_Required work_
Nothing but the lines from the start of the entries below through the line containing "[206,381,262,403] (given ->" should appear in the answer, copied exactly and free of pictures.

Segment Open

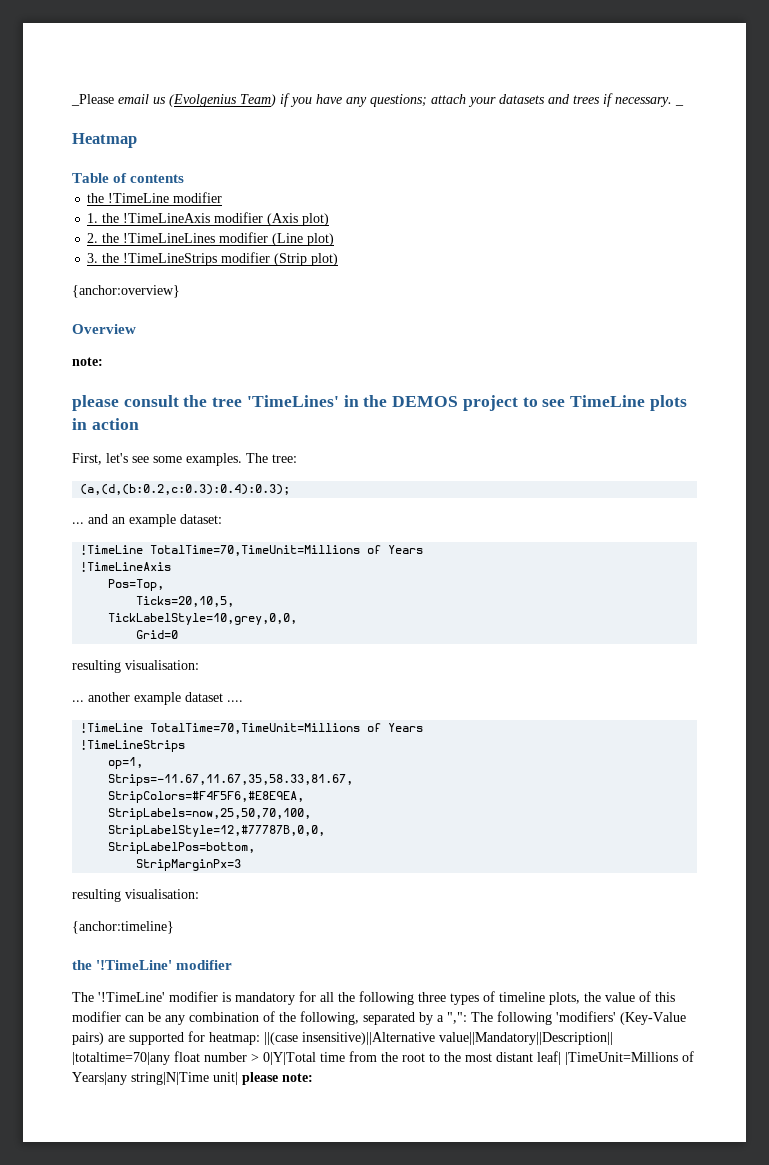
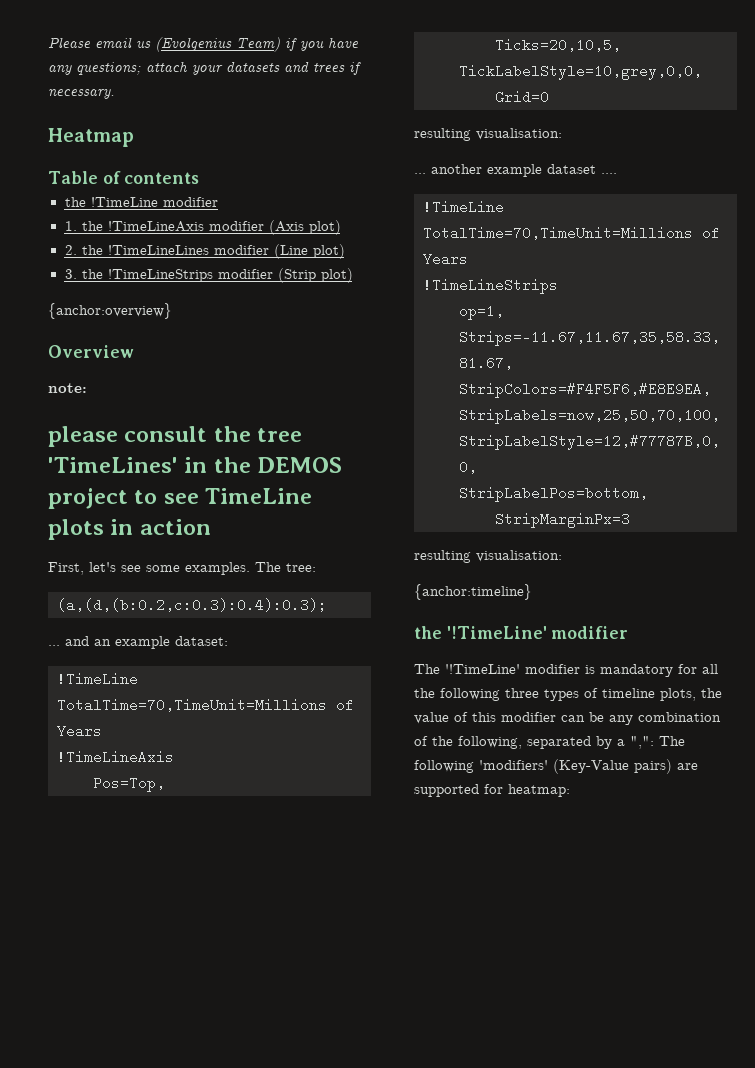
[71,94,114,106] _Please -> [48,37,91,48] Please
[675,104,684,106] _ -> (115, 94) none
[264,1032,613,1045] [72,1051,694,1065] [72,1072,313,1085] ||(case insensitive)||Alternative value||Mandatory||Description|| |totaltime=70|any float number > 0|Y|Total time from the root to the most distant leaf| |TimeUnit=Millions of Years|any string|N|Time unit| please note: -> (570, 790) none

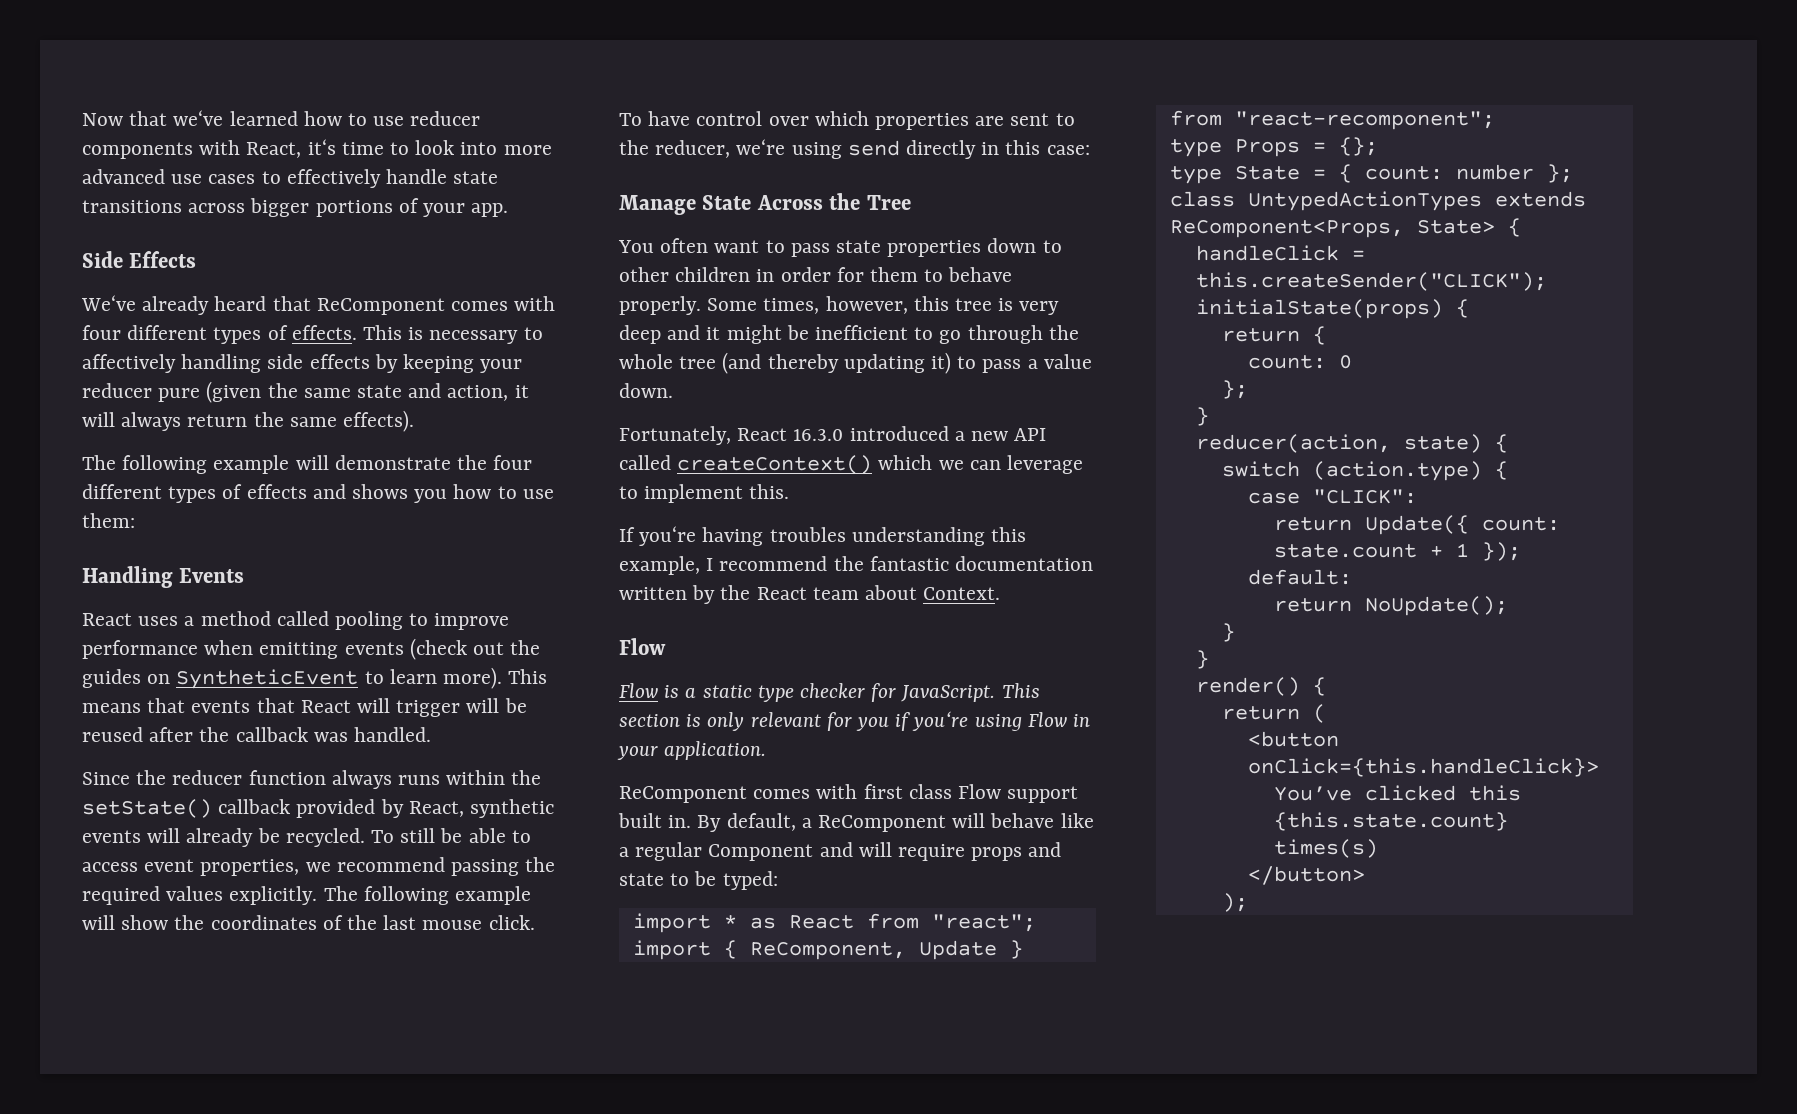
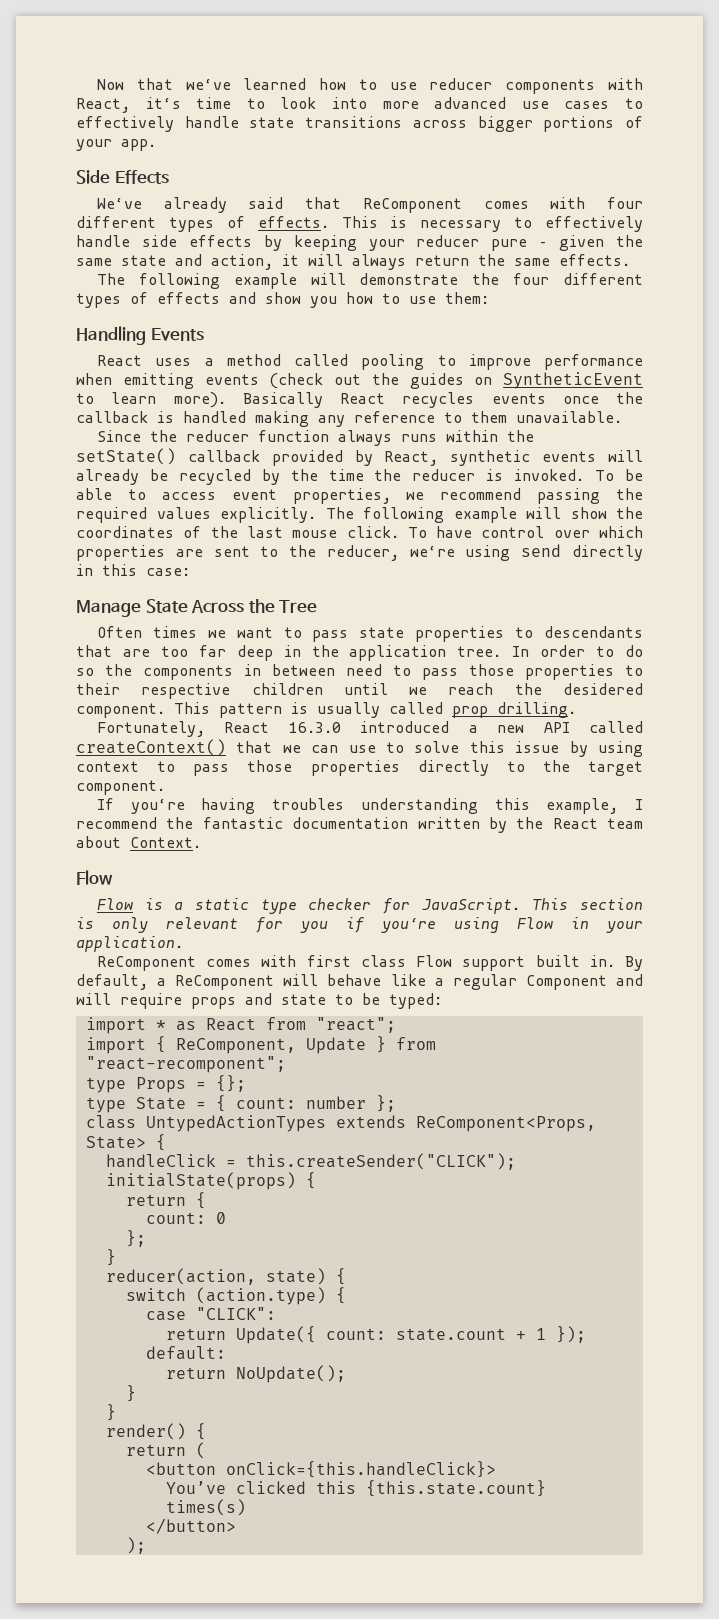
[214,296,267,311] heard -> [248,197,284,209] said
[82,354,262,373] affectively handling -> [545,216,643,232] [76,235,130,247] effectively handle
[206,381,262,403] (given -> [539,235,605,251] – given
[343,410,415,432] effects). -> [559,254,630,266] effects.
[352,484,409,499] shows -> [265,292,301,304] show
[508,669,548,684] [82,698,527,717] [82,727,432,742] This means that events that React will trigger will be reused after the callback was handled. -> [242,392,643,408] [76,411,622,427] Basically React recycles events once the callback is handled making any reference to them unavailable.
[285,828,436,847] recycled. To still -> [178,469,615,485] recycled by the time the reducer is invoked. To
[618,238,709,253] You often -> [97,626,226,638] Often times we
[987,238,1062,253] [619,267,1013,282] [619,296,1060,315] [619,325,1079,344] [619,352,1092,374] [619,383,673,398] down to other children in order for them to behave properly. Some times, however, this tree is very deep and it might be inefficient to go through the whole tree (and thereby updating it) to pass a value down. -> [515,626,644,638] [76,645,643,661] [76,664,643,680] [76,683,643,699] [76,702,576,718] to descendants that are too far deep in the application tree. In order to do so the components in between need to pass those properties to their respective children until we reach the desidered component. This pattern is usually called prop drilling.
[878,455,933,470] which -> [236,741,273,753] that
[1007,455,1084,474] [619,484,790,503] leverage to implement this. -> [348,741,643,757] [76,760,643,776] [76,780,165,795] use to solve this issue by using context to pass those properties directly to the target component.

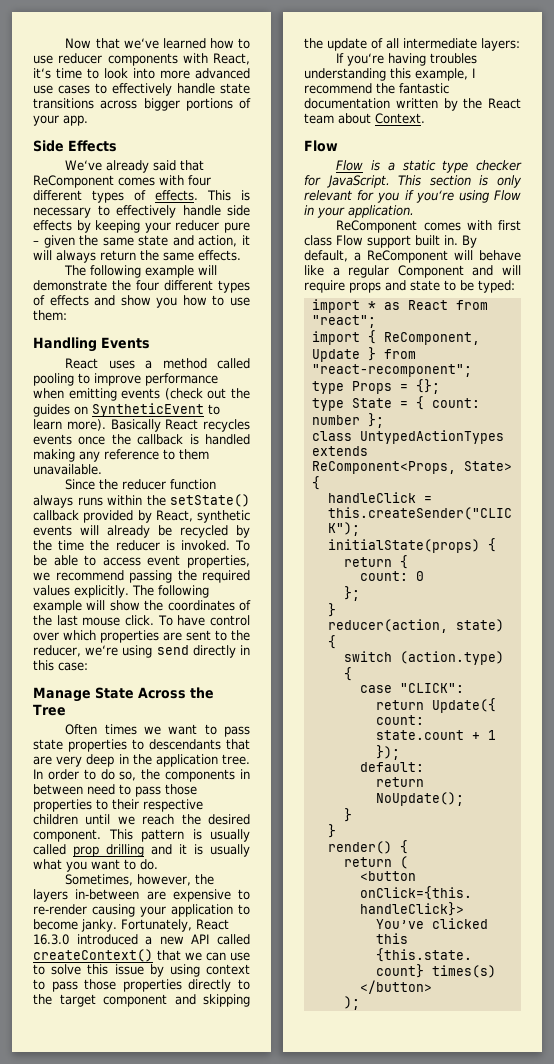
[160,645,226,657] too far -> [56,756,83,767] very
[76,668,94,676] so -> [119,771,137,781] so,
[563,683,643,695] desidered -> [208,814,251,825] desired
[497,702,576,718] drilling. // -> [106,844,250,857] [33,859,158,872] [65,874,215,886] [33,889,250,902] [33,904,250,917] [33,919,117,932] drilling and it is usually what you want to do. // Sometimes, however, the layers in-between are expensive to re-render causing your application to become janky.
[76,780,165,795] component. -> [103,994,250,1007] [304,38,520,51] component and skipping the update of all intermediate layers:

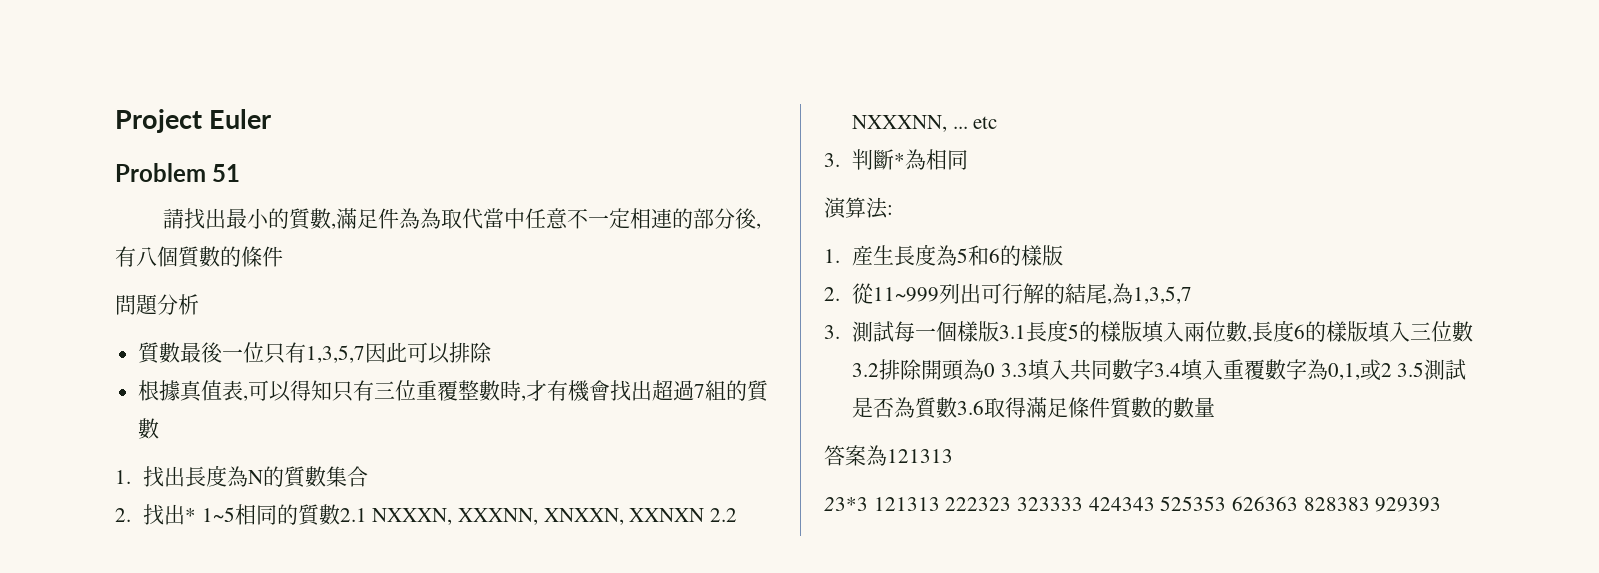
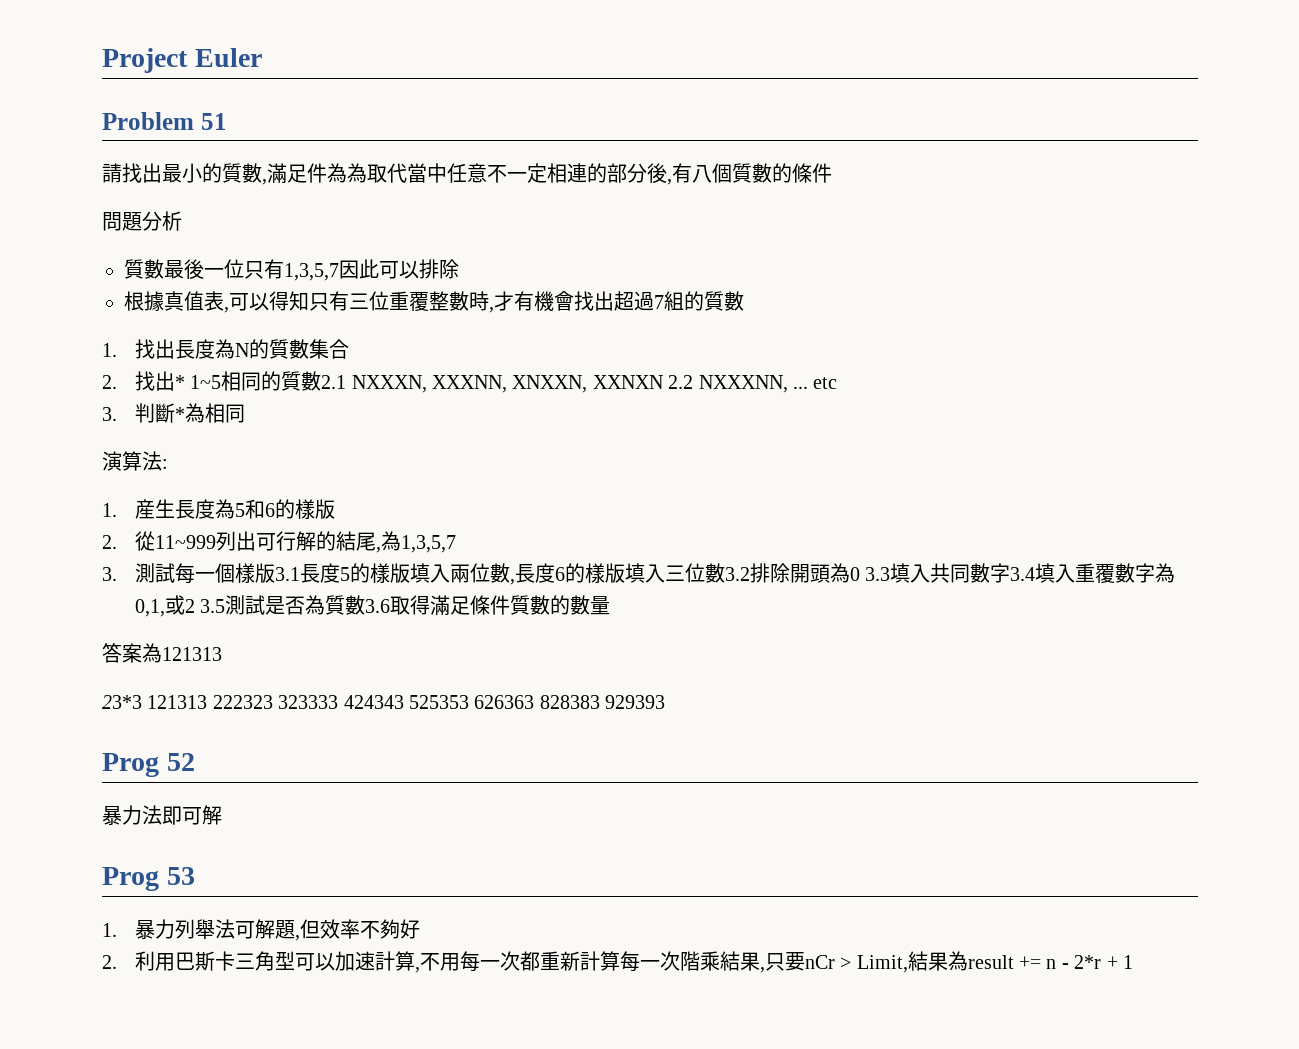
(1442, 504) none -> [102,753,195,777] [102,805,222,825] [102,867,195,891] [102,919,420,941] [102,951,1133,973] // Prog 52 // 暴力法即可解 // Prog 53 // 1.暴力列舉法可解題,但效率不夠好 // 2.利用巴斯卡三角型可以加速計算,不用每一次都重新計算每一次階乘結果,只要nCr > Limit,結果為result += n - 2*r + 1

Segment Closed

_Solution for this exercise_
[71,94,114,106] _Please -> [48,37,91,48] Please
[675,104,684,106] _ -> (115, 94) none
[264,1032,613,1045] [72,1051,694,1065] [72,1072,313,1085] ||(case insensitive)||Alternative value||Mandatory||Description|| |totaltime=70|any float number > 0|Y|Total time from the root to the most distant leaf| |TimeUnit=Millions of Years|any string|N|Time unit| please note: -> (570, 790) none

[214,296,267,311] heard -> [248,197,284,209] said
[82,354,262,373] affectively handling -> [545,216,643,232] [76,235,130,247] effectively handle
[206,381,262,403] (given -> [539,235,605,251] – given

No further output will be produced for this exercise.